On August 26, 2019 7:31:54 AM CDT, Jean-Marc Pigeon via blfs-dev 
<[email protected]> wrote:
>Hello guys (Ken, DJ and Pierre),
>
>Thanks to have bring your "pint of brain juice".
>
>On 08/26/2019 01:50 AM, Pierre Labastie via blfs-dev wrote:
>> On 25/08/2019 21:49, Jean-Marc Pigeon via blfs-dev wrote:
>>> Hello guys (and girls).
>>>
>>> I need your wisdom... Let's share a pint of brain juice.
>>> Here's the drill.
>>>
>>> context:
>>> - LFS-9.0rc (linux 5.2.8, glibc-2.30, gcc-9.2.0)
>>> - I am able to build libreoffice-6.3.0.4 with all
>>>    bells and whistles
>>> (lets assume I didn't really goofed with the book directives).
>>>
>>> I am using zypper + rpm as my own packages management toolkit
>>> and rpm say:
>>>
>>> Error: Failed dependencies:
>>>      rtld(GNU_HASH) is needed by
>libreoffice-6.3.0.4-1.53.249.ok_9.0.x86_64
>>>
>>
>> rtld is the run time linker of glibc (the loader of .so libraries).
>It is
>> certainly installed on your system, otherwise nothing could run
>(unless you
>> have built everything statically). So, for some reason, it seems that
>glibc,
>> or part of glibc, is not known to rpm (I do not know much about rpm)
>on your
>> system. But in that case, it is amazing that you haven't seen that
>before.
>> Could it be that you have taken an rpm spec file from some distro,
>and that
>> you have omitted to remove some dep when editing it?
>
>About the drill, keep in mind,
>- the all smash (the >800 packages, glibc included) are
>   recompiled every time.
>   this means discrepancies between glibc and compiled binaries
>   seems to me hardly plausible.
>- The book directives are used within the "specs file" (build and
> install sequences), trying my best not to diverge from book directives
>   (using book patches, configure paramaters, etc.) Please see the
>   rpm specs file as MY shell/tool to build LFS+BLFS again and again.
>- In the building sequences the only package with this rtld report
>   is libreoffice.
>- libreoffice (as fare I can say) components, once installed, are
>   nicely working.
>- I am not building statically and not using libtools.
>
>- May be I was not specific enough in my original email, RTLD detection
>   show up in the RPM last building phase (the summary phase, saying,
>   here is the list of libraries needed when you will install packages)
>   and (obviously) it become a problem when RPM is used to install
>   the libroffice package
>
>

>My worry (Hoping to be paranoiac) and this concern the book:
>
>- When rpm is assembling all files (binaries, scripts, conf,
>   scripts) to do packaging, it scan all added files tracking
>  what is needed (ex: python, shell (zsh,...),  shared libraries, etc.)
>   and report it in the summary.
>   This means RPM is detecting something "unexpected".
>

Possibly, it it is configured to find a separate rtld instead of a glibc 
package. Doesn't really change the answer above.
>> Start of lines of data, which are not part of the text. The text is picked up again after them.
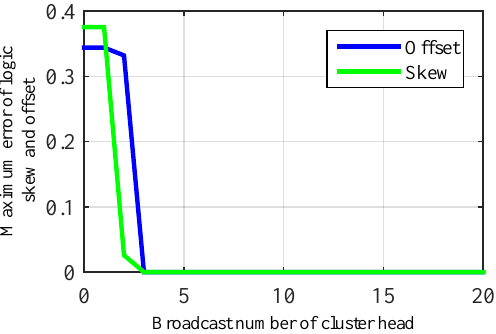
Figure 4. Illustration of convergence speed of logic clock skew and offset by using CMTS in intra-cluster time synchronization.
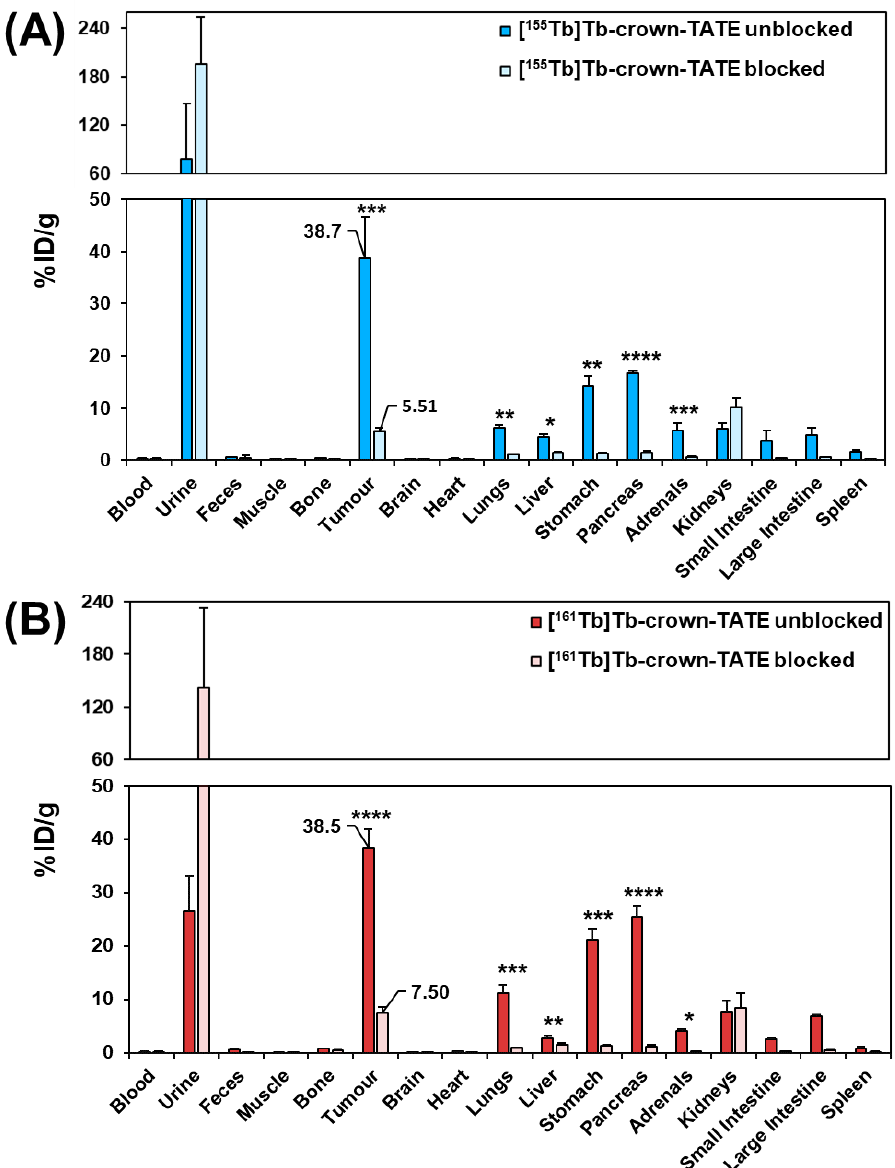
Figure 6. Biodistribution results in male NRG mice bearing AR42J tumours at 2 h post-administration of the following: ( A ) [ 155 Tb]Tb-crown-TATE (~175 kBq, 93 pmol/animal) ( n = 4) (unblocked)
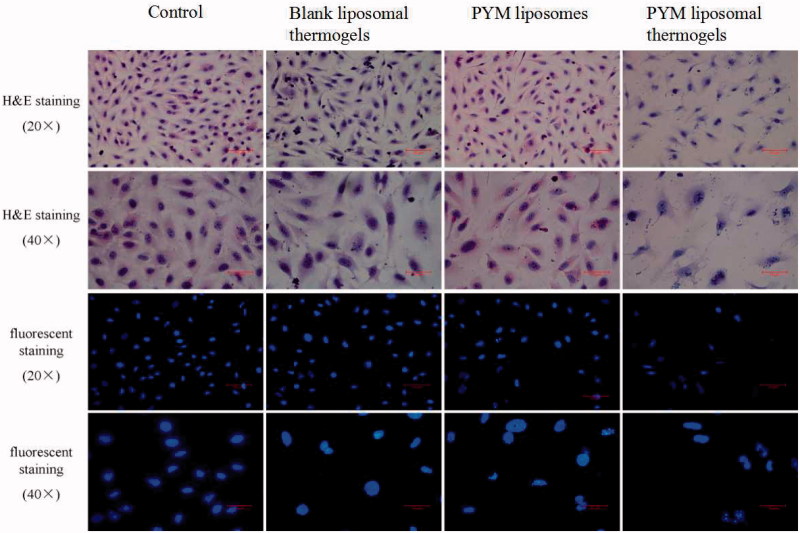
Morphological changes of EA.hy926 cells exposed to blank liposomal thermogels, PYM liposomes and PYM liposomal thermogels for 24 h. Cells were stained by H&E and fluorescent dye, respectively.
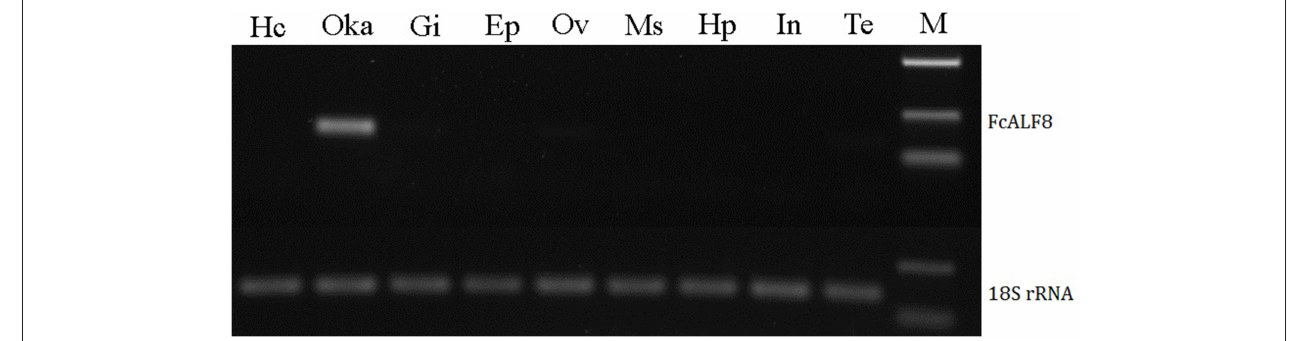
FIGURE 3 | Tissue distribution of FcALF8. Hc, hemocyte; Oka, lymphoid organ; Gi, gill; Ep, epidermis; Ov, ovary; Ms, muscle; Hp, hepatopancreas; In, intestine; Te, testis; M, DL2000 marker. 18S rRNA was used as internal reference gene.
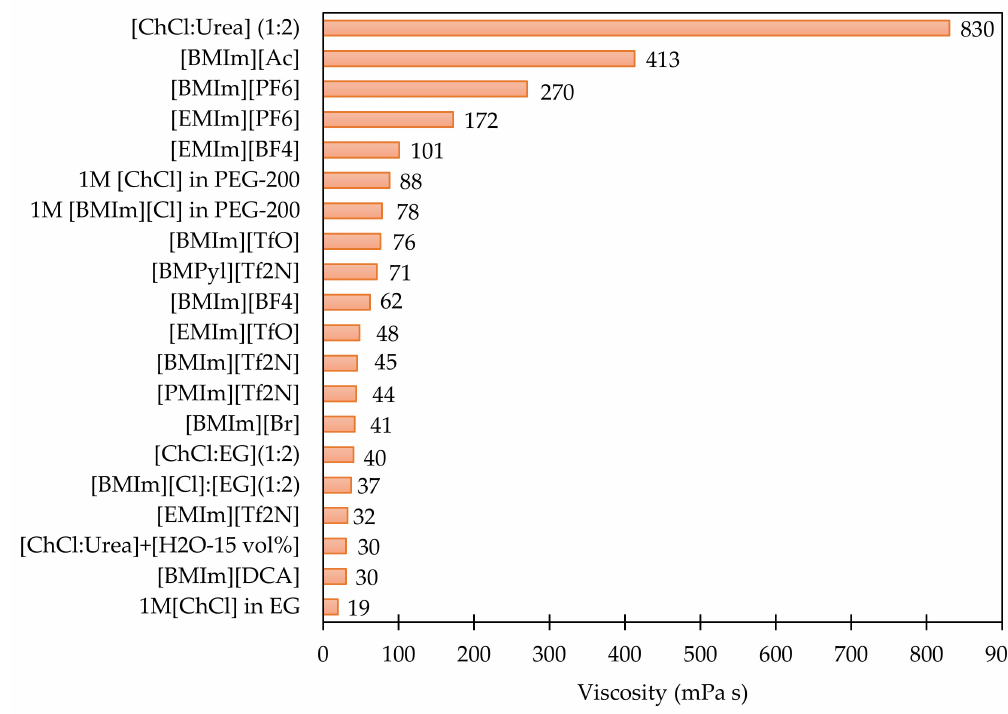
Figure 5. Plot comparing the viscosity of the ILs, DESs that are used in electrochemical conversion of CO 2 at 298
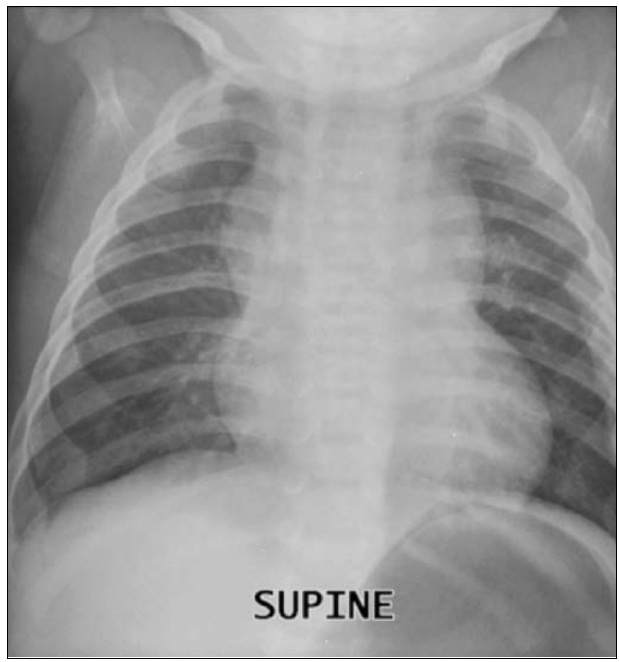
Fig. 3. Frontal chest X-ray demonstrating the classic snowman sign, in keeping with TAPVR type1 and multiple, predominantly left-sided, posterior and lateral rib fractures with callus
>- Libreoffice Book directives are such, that 77 components are
>   added/downloaded within external/tarballs directory, this
>   between the configure phase and the build phase.
>   (please could you confirm this fact from your side).
>   We (the book) have no real control/say about those components
>   (version, contents, function).
>
>- It can not be excluded, there a real binary (trojan, virus,...)
>   included within the downloaded files. And this binary show
>   up on RPM scanning phase. Obviously libreoffice, in such case,
>   is fully functional.
>
>- That why, I am trying to track down the origin of the RTLD,
>    because if we have an embedded binary "expecting" a
>    usual/common/old glibc to be fully operational, then
>    RPM would have this behaviour.


That provides is in current Suse glibc rpms. I didn't check others (though 
should've I suppose).


>
>  - Please correct me if wrong, but current book directives
>    have no provision to detect such situation.
>
>  - So fare, I am not successful to track down the issue to
>    a single file, even worth, the "trouble" seems to be in every
>    libreoffice program.
>
>Do we agree?, libreoffice is the perfect candidate to be
>"adjusted" to carry nasty functionality?
>
>So guys, please tell me the rtld problem is an obvious/plain one
>and I am just a crazy paranoid.

It didn't just magically show up, something requested it. I suspect that this 
is a shipped spec, however. Again, this doesn't change the necessary fix. Grep 
through the entire source tree after the build, see if you can find that 
string. If so, create a patch and a patch with the patch in it for the LO 
source (and commands to apply during the build).